> Required action: Please switch every "Holzstempel" in the lines below to "Gummistempel" and give all the lines again with nothing else changed.

> Data:

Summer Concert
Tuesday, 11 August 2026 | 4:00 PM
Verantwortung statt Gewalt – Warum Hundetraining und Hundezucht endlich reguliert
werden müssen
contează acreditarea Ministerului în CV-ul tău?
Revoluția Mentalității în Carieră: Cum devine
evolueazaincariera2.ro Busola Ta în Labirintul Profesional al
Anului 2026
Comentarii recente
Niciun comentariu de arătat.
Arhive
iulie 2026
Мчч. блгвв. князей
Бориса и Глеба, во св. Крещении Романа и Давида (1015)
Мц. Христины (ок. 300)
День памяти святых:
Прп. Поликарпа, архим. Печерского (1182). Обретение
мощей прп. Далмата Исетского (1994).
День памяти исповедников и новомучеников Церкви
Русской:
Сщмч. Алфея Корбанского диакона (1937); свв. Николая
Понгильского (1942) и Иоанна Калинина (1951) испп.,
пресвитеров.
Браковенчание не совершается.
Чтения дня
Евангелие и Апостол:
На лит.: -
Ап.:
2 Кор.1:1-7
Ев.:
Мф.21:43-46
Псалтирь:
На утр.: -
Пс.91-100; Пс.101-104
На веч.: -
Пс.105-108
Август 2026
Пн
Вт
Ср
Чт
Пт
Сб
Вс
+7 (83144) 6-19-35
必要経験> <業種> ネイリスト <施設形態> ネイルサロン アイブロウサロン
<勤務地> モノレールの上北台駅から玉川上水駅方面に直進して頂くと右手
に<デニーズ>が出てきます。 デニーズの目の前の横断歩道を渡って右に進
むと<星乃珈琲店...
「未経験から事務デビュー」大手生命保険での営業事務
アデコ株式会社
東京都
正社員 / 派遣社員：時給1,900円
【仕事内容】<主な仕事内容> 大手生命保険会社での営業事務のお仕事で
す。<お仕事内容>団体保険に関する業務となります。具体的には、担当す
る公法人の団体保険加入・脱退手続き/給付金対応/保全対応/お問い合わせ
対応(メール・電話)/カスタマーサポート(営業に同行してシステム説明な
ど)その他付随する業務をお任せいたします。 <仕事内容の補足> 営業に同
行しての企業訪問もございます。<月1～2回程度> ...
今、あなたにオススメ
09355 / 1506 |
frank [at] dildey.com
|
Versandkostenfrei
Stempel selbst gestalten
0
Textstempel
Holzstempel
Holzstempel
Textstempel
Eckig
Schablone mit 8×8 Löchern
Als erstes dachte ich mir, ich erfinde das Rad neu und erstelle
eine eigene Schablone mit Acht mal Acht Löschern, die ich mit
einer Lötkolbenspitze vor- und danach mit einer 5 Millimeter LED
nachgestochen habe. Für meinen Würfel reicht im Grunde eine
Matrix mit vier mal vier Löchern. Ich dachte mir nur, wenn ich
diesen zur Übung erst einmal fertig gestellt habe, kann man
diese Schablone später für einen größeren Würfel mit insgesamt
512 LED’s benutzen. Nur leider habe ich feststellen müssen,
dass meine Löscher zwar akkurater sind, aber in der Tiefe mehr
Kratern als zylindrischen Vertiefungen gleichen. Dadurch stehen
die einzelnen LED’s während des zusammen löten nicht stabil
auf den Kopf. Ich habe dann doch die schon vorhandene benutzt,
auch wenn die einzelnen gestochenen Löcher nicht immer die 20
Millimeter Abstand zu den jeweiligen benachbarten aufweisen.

> Solution to the exercise:
Summer Concert
Tuesday, 11 August 2026 | 4:00 PM
Verantwortung statt Gewalt – Warum Hundetraining und Hundezucht endlich reguliert
werden müssen
contează acreditarea Ministerului în CV-ul tău?
Revoluția Mentalității în Carieră: Cum devine
evolueazaincariera2.ro Busola Ta în Labirintul Profesional al
Anului 2026
Comentarii recente
Niciun comentariu de arătat.
Arhive
iulie 2026
Мчч. блгвв. князей
Бориса и Глеба, во св. Крещении Романа и Давида (1015)
Мц. Христины (ок. 300)
День памяти святых:
Прп. Поликарпа, архим. Печерского (1182). Обретение
мощей прп. Далмата Исетского (1994).
День памяти исповедников и новомучеников Церкви
Русской:
Сщмч. Алфея Корбанского диакона (1937); свв. Николая
Понгильского (1942) и Иоанна Калинина (1951) испп.,
пресвитеров.
Браковенчание не совершается.
Чтения дня
Евангелие и Апостол:
На лит.: -
Ап.:
2 Кор.1:1-7
Ев.:
Мф.21:43-46
Псалтирь:
На утр.: -
Пс.91-100; Пс.101-104
На веч.: -
Пс.105-108
Август 2026
Пн
Вт
Ср
Чт
Пт
Сб
Вс
+7 (83144) 6-19-35
必要経験> <業種> ネイリスト <施設形態> ネイルサロン アイブロウサロン
<勤務地> モノレールの上北台駅から玉川上水駅方面に直進して頂くと右手
に<デニーズ>が出てきます。 デニーズの目の前の横断歩道を渡って右に進
むと<星乃珈琲店...
「未経験から事務デビュー」大手生命保険での営業事務
アデコ株式会社
東京都
正社員 / 派遣社員：時給1,900円
【仕事内容】<主な仕事内容> 大手生命保険会社での営業事務のお仕事で
す。<お仕事内容>団体保険に関する業務となります。具体的には、担当す
る公法人の団体保険加入・脱退手続き/給付金対応/保全対応/お問い合わせ
対応(メール・電話)/カスタマーサポート(営業に同行してシステム説明な
ど)その他付随する業務をお任せいたします。 <仕事内容の補足> 営業に同
行しての企業訪問もございます。<月1～2回程度> ...
今、あなたにオススメ
09355 / 1506 |
frank [at] dildey.com
|
Versandkostenfrei
Stempel selbst gestalten
0
Textstempel
Gummistempel
Gummistempel
Textstempel
Eckig
Schablone mit 8×8 Löchern
Als erstes dachte ich mir, ich erfinde das Rad neu und erstelle
eine eigene Schablone mit Acht mal Acht Löschern, die ich mit
einer Lötkolbenspitze vor- und danach mit einer 5 Millimeter LED
nachgestochen habe. Für meinen Würfel reicht im Grunde eine
Matrix mit vier mal vier Löchern. Ich dachte mir nur, wenn ich
diesen zur Übung erst einmal fertig gestellt habe, kann man
diese Schablone später für einen größeren Würfel mit insgesamt
512 LED’s benutzen. Nur leider habe ich feststellen müssen,
dass meine Löscher zwar akkurater sind, aber in der Tiefe mehr
Kratern als zylindrischen Vertiefungen gleichen. Dadurch stehen
die einzelnen LED’s während des zusammen löten nicht stabil
auf den Kopf. Ich habe dann doch die schon vorhandene benutzt,
auch wenn die einzelnen gestochenen Löcher nicht immer die 20
Millimeter Abstand zu den jeweiligen benachbarten aufweisen.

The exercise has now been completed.